1
votes

This seems like it should be simple enough, but I haven't been able to find an answer.

We have three labeled nodes:

thalia0 thalia1 thalia2

and a Deployment spec, named mm-sa.

I would simply like to set number of replicas of mm-sa to 48 and have the scheduler assign 16 pods to each node.

The closest I could find to this, was here, but it looks like this is not yet avaialble: Node affinity for even spread of pods across multiple availability zones. I also found this, why-kubernetes-scheduler-ignores-nodeaffinity, but it says that "According to the documentation, nodeAffinity must exist for each node that can be used for a scheduled pod and the node having the biggest weight sum is chosen."

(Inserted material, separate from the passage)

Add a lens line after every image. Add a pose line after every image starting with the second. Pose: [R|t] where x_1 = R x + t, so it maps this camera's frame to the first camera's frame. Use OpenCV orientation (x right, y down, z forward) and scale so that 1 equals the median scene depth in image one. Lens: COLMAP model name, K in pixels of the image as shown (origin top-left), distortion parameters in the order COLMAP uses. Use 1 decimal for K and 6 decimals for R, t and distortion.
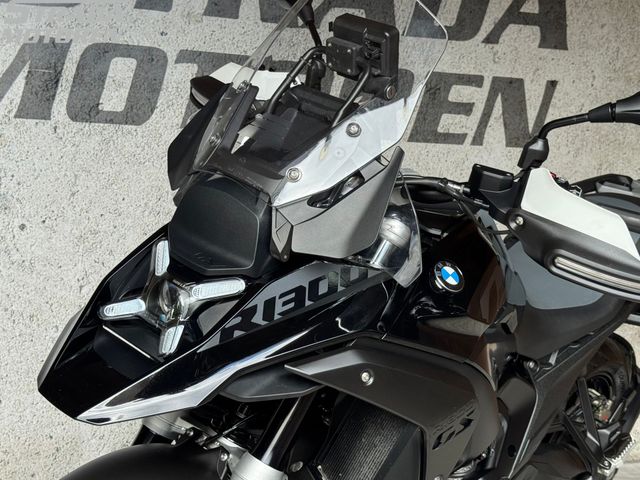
lens RADIAL K [[969.5, 0, 320.0], [0, 969.5, 240.0], [0, 0, 1]] dist [0.143684, -0.083122]
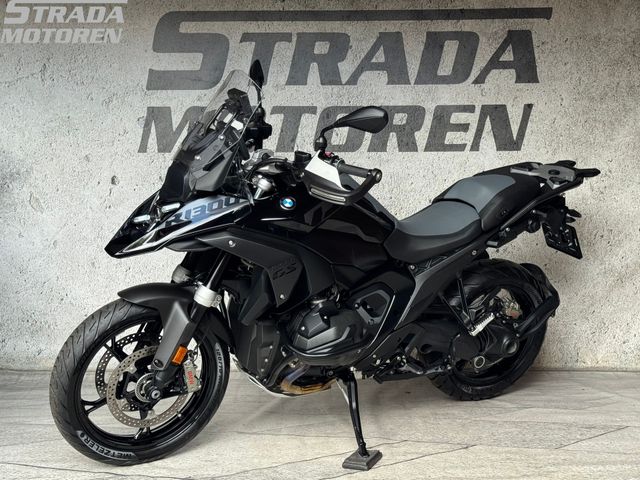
lens RADIAL K [[969.5, 0, 320.0], [0, 969.5, 240.0], [0, 0, 1]] dist [0.143684, -0.083122]
pose [[0.932349, -0.036575, -0.359704, 0.480560], [0.019213, 0.998476, -0.051726, 0.114346], [0.361048, 0.041316, 0.931631, -0.486261]]
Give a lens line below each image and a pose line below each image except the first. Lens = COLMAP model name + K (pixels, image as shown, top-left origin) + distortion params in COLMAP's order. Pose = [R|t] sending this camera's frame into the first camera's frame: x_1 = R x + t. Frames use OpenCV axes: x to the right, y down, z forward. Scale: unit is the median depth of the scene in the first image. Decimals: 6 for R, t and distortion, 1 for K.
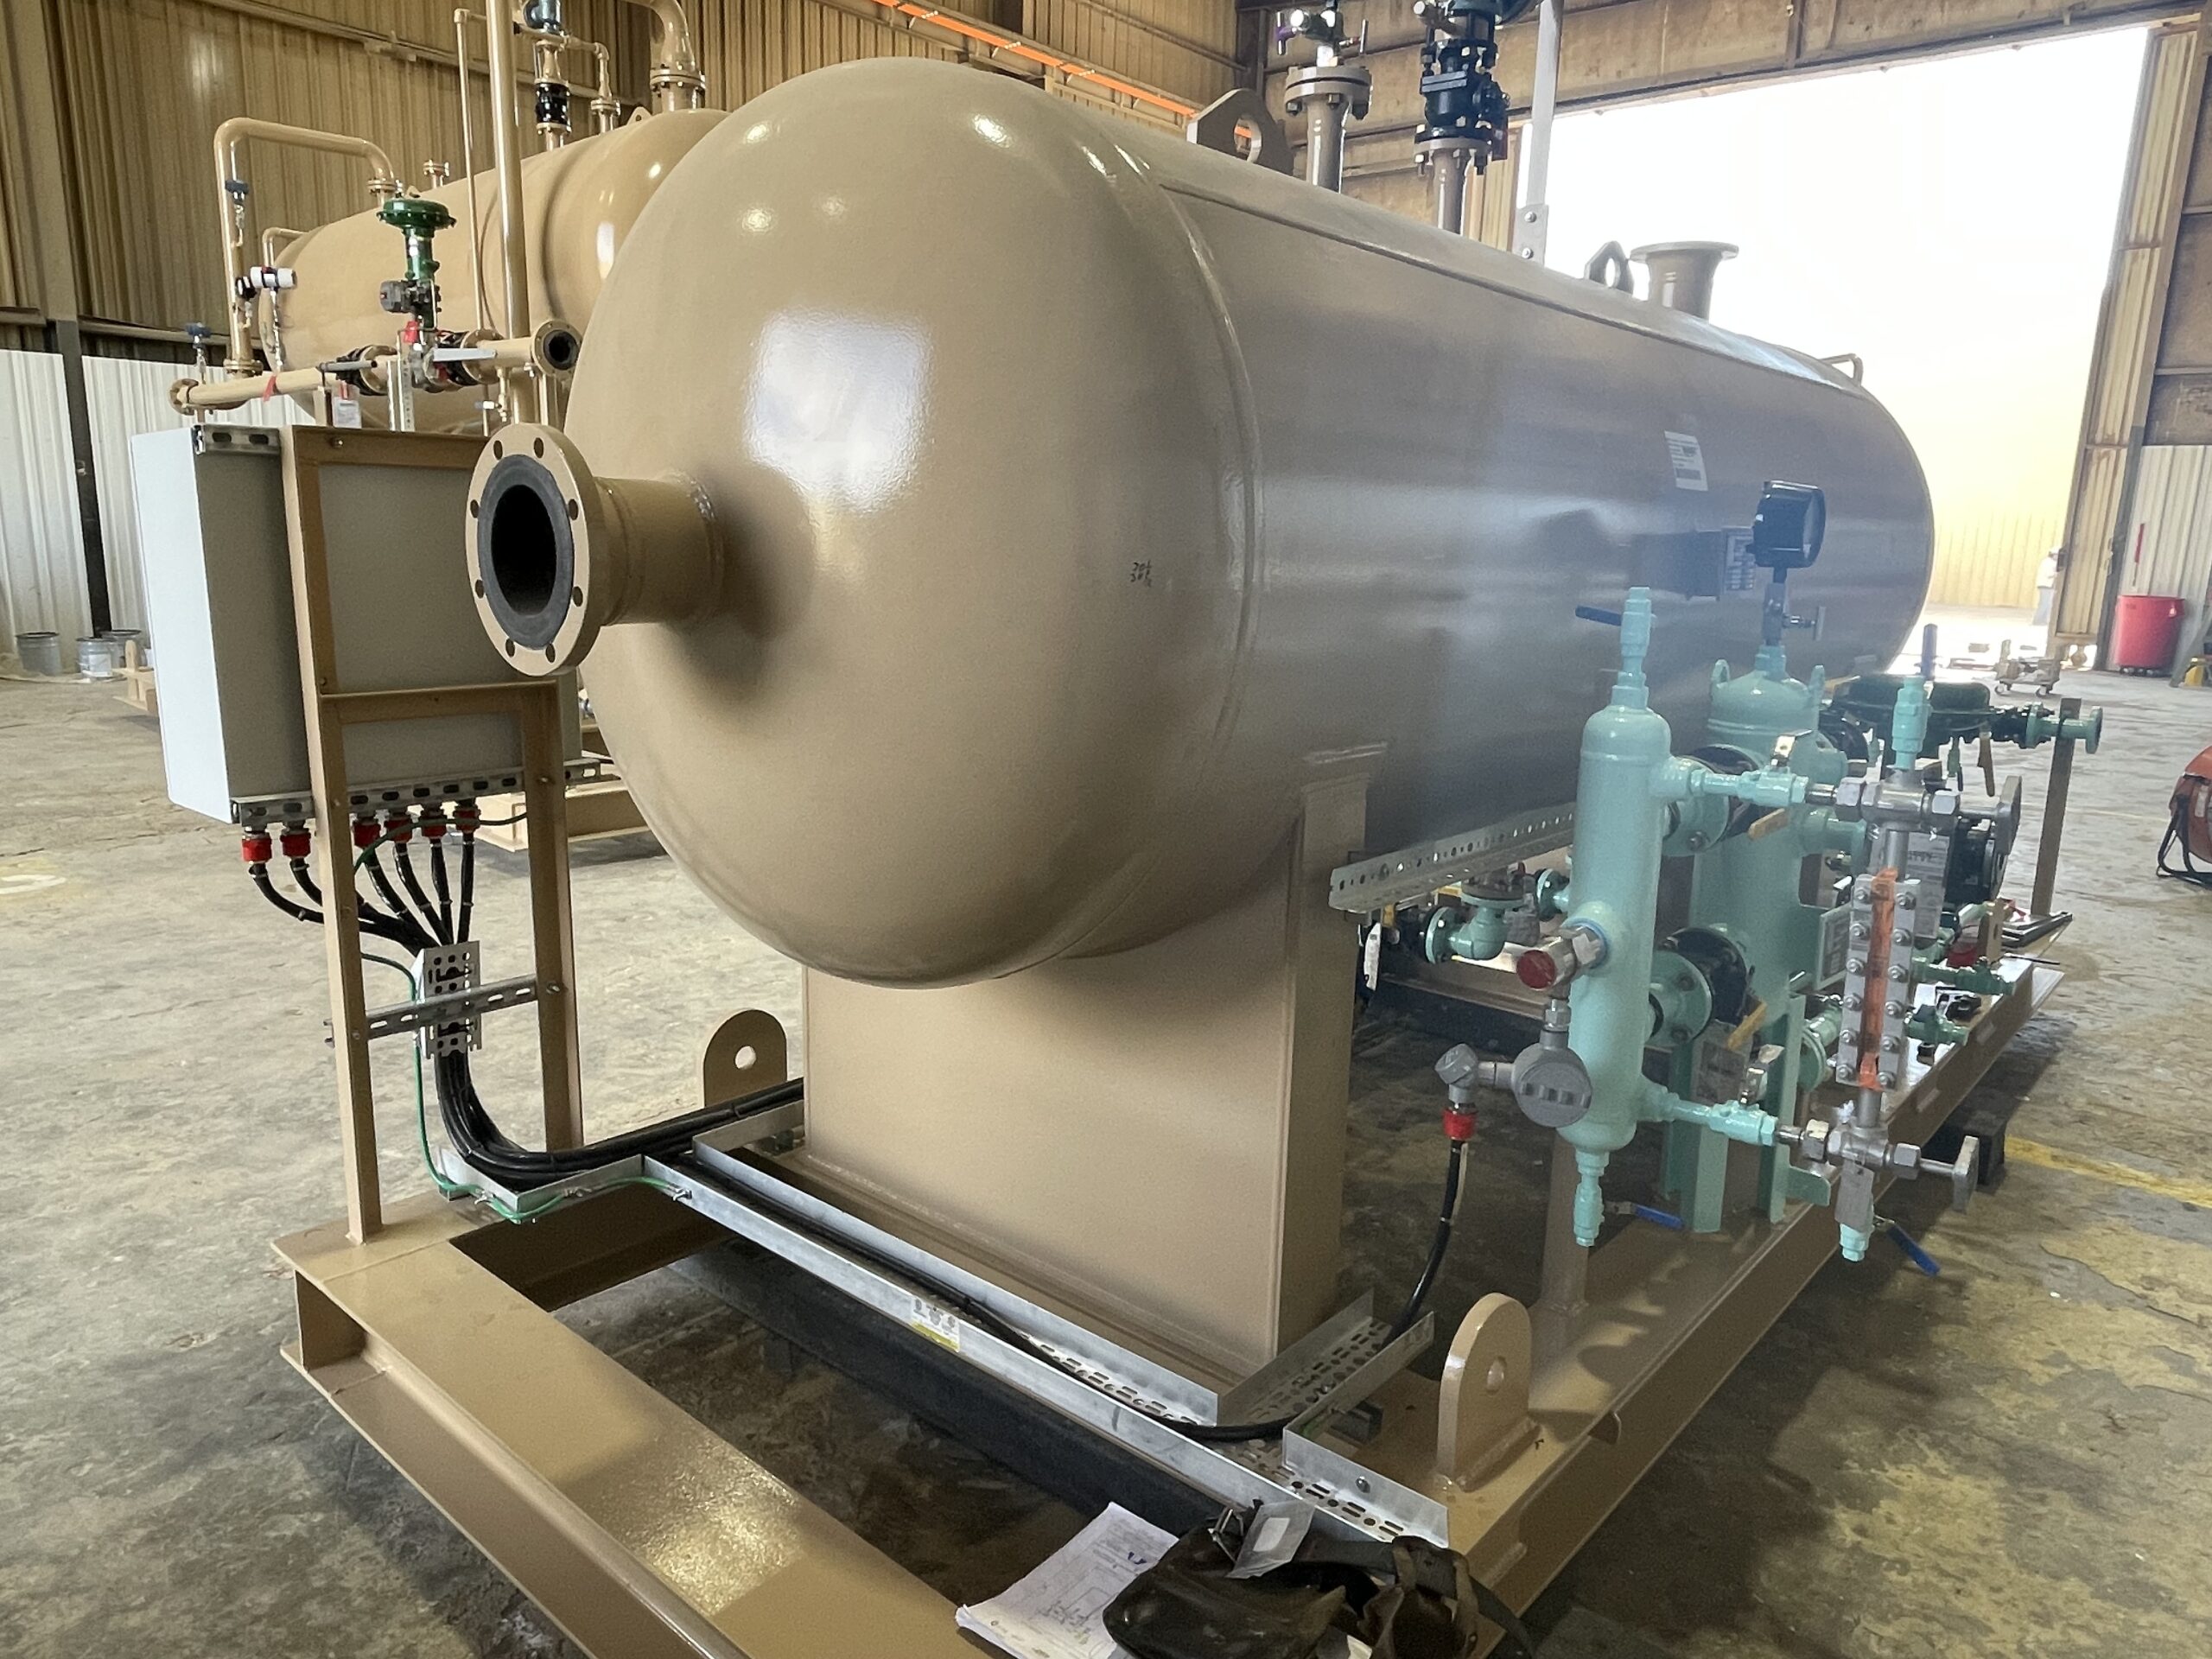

This seems like such a simple use-case, but I cannot figure out how to achieve it without using a naïve approach, as in defining 3-different Deployments named mm-sa1, ... mm-sa3 and using a nodeSelector to assign each accordingly. (NB: I am currently using a nodeSelector to assign 16-replicas of mm-sa on a single node).

1
The scheduler by default should spread the pods across the nodes; do you have a specific requirement that it be exactly 1/3 on each node, or do you just not want everything concentrated on a single node? - David Maze
Each of the 3 nodes are configured identically with RAM and CPU, so the 16-pods per node is an optimal config determined through testing. Thus, the 1/3 on each node is an ideal. - horcle_buzz
What happens if you just set replicas: 48 and deploy it, without specifically trying to influence the placement? - David Maze
Good question. There are other nodes that we wouldn't want the pods to run on, but since we have the imagePullPolicy set to Never for the Deployment spec (all required docker images are on the specific nodes), I assume the scheduler would only assign the pods to the nodes with the particular images. - horcle_buzz

1 Answers

2
votes

Kubernetes will automatically spread the pods in a replication controller or service across nodes in a single-zone cluster. So @David Maze's solution should apply if there are no other nodes. However since you mentioned that you have other nodes that you do not want to schedule on, I would recommend using the nodeSelector. By using nodeSelector, as long as the node has the same key-value pair in the YAML, the pod will be able to schedule on the node.